Tuesday, 8 March 2011

The strange ways of Architecture ... From Holland to London with William of Orange and Daniel Marot and then to Virginia.

Colonial Williamsburg and the Spirit of America
By Charles Rowley in Virginia Gazette
Wednesday, August 18, 2010
Today, I depart for a short four day vacation in Colonial Williamsburg. So this column reflects on the nature of those early beginnings and most especially on the spirit of those early Americans – a spirit that would ready them for rebellion against the mighty British Empire and for the successful pursuit of individual freedom and free markets under God and the rule of law.
Williamsburg emerged as a consequence of the failure of the very first English settlement at Jamestown (named for King James 1 of England). Jamestown was founded in 1603 as the center of governance and commerce in the Virginia Colony (named for England’s virgin queen, Elizabeth 1). However, the settlement struggled to survive, located as it was on swampy, mosquito-infested terrain, and, because it was low-lying, difficult to fortify and protect from periodic attacks by the Powhatan Confederacy. Jamestown burned down in 1676 (not for the first time, but on this occasion deliberately, during Bacon’s Rebellion).
As soon as Governor William Berkeley regained control, temporary headquarters for the government were established some 12 miles away on the high ground of Middle Plantation, a 1632 settlement. The members of the House of Burgesses discovered that this location was both safer and more pleasant than Jamestown. So in 1698, after the rebuilt Statehouse in Jamestown burned down yet again, the House of Burgesses chose Middle Plantation as the new capital of the growing Virginia Colony, renaming it Williamsburg in honor of King William III of England. A village was laid out and a new Statehouse was constructed.
Williamsburg is located along the center-line of the Virginia Peninsula, some distance both from the James and the York Rivers, the ground sloping down to the shore of each. At this location, the land area is only 6 miles wide. The new settlement was much more easily fortified against Indian attacks, and much less vulnerable to malaria and other insect-borne diseases. In these more favorable conditions, the capital of Virginia Colony grew and thrived as a center for farming, small-scale industry, and commerce, functioning with a limited government, under the rule of the common law.
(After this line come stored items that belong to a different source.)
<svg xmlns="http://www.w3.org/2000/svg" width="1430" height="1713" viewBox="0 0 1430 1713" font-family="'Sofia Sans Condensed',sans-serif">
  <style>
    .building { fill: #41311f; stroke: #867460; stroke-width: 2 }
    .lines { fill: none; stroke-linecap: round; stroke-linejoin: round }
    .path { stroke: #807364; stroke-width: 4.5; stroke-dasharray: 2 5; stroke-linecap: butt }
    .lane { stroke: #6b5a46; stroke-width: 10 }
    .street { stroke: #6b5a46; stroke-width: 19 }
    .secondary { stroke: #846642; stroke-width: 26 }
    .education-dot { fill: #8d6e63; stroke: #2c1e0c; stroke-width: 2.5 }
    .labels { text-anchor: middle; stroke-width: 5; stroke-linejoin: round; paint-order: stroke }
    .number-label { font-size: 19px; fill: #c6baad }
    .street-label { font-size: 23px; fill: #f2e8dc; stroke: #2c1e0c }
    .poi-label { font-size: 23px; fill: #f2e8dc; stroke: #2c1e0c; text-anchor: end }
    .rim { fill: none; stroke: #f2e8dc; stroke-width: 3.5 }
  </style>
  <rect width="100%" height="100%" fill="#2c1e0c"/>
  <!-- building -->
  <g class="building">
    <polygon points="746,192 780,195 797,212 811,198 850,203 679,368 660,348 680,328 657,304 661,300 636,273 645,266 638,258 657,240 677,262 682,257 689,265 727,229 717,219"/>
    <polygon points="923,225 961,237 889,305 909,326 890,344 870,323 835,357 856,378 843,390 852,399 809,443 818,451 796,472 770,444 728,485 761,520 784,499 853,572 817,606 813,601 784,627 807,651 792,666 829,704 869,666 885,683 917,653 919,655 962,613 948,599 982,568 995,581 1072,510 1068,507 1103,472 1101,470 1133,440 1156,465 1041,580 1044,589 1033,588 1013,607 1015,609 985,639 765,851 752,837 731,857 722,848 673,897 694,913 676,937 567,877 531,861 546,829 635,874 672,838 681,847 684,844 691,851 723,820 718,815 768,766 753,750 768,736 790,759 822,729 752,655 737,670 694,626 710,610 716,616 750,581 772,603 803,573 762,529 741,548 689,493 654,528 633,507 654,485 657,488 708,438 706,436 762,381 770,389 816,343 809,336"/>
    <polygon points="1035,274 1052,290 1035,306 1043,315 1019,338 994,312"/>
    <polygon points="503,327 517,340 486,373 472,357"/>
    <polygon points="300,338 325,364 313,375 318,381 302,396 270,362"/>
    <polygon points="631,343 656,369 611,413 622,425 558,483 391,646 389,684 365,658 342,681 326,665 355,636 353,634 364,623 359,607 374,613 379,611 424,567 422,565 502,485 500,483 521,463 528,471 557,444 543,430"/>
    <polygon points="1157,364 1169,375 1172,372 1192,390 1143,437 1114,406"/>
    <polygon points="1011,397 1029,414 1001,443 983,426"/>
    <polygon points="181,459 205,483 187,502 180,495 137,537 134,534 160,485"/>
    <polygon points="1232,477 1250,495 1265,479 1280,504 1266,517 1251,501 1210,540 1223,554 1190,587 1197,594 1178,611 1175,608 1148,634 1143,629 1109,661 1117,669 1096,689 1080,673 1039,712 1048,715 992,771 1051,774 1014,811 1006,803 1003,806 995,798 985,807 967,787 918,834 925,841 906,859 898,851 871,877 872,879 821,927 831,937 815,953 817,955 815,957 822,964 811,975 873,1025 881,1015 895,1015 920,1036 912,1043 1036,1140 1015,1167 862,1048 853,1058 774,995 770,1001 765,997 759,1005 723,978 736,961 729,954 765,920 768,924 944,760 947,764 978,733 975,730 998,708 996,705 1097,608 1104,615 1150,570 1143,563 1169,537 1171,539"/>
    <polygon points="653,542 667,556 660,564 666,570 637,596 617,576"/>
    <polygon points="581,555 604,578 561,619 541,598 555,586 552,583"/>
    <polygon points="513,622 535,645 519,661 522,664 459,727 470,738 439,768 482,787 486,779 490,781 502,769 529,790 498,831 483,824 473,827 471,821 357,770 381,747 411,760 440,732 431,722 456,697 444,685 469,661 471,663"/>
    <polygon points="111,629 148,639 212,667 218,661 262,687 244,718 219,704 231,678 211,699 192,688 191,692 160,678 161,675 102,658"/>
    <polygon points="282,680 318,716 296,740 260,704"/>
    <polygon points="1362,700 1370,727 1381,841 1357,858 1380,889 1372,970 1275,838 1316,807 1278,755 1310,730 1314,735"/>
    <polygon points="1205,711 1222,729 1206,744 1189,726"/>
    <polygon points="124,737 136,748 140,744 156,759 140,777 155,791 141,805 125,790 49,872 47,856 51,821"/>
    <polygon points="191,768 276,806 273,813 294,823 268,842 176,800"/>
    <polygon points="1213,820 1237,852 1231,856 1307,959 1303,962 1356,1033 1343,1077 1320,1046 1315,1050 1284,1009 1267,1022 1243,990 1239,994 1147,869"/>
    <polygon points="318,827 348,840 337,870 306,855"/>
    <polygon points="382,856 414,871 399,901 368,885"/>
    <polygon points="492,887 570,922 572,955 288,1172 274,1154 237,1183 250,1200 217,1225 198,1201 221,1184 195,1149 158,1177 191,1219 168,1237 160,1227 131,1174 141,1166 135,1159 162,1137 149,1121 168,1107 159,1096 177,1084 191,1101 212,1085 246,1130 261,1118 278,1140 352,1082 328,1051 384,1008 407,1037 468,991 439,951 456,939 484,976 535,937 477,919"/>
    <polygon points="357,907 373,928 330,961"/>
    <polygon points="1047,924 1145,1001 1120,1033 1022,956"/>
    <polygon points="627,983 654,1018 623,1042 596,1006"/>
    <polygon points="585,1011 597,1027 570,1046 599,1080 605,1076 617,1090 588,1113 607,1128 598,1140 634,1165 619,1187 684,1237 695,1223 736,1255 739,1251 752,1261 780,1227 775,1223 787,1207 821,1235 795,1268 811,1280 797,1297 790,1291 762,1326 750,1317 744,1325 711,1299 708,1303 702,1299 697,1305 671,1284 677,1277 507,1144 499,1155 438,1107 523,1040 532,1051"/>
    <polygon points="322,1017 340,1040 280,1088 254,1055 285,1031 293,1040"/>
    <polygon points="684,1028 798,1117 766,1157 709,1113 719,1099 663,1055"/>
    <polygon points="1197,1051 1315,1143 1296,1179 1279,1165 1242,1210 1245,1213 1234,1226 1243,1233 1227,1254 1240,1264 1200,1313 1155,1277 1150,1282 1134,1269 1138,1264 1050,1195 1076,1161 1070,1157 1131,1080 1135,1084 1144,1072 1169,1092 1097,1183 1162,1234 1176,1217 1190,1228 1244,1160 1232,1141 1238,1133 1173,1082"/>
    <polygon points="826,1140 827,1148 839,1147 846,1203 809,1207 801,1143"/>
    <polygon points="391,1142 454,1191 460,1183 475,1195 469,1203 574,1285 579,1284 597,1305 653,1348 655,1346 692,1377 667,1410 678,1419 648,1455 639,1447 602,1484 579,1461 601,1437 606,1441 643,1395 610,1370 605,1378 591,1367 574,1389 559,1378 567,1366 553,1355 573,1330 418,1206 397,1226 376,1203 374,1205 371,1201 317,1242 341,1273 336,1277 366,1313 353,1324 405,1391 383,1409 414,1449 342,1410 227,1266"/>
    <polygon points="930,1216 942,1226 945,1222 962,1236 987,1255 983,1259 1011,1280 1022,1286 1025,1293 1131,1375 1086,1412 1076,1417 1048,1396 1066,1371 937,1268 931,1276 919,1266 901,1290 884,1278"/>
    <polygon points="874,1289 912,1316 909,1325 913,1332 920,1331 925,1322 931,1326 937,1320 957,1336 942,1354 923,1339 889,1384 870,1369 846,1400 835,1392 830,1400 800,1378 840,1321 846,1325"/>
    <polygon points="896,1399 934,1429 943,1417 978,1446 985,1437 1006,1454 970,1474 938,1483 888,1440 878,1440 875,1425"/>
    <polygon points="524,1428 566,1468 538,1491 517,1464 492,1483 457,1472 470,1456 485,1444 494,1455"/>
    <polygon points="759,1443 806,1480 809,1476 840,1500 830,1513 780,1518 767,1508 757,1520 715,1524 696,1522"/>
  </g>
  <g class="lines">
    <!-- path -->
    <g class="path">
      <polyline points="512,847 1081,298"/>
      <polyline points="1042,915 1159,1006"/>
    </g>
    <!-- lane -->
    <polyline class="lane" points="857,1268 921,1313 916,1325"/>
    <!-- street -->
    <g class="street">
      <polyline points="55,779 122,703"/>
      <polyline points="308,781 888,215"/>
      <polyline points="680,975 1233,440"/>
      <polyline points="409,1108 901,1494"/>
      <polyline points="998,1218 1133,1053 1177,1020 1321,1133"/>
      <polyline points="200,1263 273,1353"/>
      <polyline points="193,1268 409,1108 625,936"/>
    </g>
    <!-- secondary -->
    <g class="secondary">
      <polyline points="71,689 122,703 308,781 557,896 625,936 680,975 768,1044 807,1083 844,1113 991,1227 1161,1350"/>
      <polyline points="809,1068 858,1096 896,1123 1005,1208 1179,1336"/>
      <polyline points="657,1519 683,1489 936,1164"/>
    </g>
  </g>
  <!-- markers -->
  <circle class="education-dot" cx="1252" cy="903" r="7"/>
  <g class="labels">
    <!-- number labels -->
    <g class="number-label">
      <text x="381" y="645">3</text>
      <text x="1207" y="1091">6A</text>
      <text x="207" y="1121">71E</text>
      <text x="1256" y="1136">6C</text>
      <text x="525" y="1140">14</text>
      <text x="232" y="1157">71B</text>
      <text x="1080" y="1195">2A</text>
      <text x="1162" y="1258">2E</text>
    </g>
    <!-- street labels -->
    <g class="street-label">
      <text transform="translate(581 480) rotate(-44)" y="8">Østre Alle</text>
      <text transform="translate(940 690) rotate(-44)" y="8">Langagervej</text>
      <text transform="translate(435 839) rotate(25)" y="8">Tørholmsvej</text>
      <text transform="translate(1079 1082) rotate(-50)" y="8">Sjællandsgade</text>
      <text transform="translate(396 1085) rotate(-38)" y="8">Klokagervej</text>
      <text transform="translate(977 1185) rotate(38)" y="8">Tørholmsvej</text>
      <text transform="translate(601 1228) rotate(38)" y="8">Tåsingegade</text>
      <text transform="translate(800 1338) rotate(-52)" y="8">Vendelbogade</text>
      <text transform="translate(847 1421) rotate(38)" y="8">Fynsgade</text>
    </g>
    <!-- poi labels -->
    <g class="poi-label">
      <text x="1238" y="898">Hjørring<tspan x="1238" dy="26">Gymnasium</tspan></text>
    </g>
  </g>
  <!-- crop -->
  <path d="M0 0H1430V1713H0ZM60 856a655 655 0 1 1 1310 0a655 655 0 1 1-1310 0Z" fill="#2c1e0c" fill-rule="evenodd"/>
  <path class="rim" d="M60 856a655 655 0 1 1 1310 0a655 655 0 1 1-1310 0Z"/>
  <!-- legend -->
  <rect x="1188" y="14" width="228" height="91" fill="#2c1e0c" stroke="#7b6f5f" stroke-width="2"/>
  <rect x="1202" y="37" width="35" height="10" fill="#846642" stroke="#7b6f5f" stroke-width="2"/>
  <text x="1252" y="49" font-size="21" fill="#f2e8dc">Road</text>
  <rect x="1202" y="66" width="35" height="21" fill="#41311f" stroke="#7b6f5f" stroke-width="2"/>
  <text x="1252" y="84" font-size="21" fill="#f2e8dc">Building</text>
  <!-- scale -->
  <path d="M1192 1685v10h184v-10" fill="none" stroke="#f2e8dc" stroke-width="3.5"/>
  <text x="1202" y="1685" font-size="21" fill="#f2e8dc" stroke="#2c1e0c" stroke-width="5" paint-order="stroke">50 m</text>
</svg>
As early as 1693, a royal charter had provided for a college of higher learning in Middle Plantation, to be named the College of William and Mary, in honor of King William III and Queen Mary II. This College was only the second in the colonies. Given its present reputation in economics, the other college will not be identified in this column.
By the middle of the eighteenth century, immediately prior to the Revolutionary War, save for the British presence, Williamsburg represented the ideal form of Thomas Jefferson’s vision of the new America. It also fully incorporated the Spirit of America that would lead the colonists to victory over the British Empire. On the Eve of the American Revolution, nearly 2,000 people, half of whom were slaves, called the city home. Tailors, carpenters, bakers, gunsmiths, coopers, wheelrights, merchants, clerks, all worked and prospered in this peaceful environment. Arguably, the most important institutions in the city were neither those of business nor those of politics. The taverns were not just drinking places. They comprised the heart of political, social and cultural discourse.
By 1774, just prior to the revolution, the Virginia Colony was the most important of all the British colonies in America, the source of its most widely- recognized statesmen and military leaders. Naturally, therefore, Williamsburg played a prominent role in the events leading up to the revolutionary war. The Gunpowder Incident of April 1775 began as a dispute between Governor Dunmore and Virginia colonists over gunpowder stored in the Williamsburg magazine. Dunmore, fearing rebellion, ordered royal marines to seize the gunpowder. Virginia militia, led by Patrick Henry, responded by marching on Williamsburg. A standoff resulted with the Governor threateneing to invest the city if atacked by the militia. The dispute ended when payment was arranged for the powder. But the seeds for rebellion by then had been well sown.
Williamsburg is also the location for some of the most fiery pre- revolutionary speeches. Two immortal contributions by Patrick Henry offer the Williamsburg flavor of the Spirit of America:

“Give me Liberty, or give me Death!”

” Caesar had his Brutus – Charles the first his Cromwell – and George III – may he profit from their example!”

Colonial Williamsburg faithfully replicates the nature and the spirit of Williamsburg as it was in 1774. At this moment of grave crisis for our Constitution of Liberty, I look forward to recapturing that Spirit of America in an environment that George Washington, Thomas Jefferson, James Madison, Patrick Henry, and George Mason all knew, and loved sufficiently that they threw down the gauntlet of rebellion against an overly autocratic King.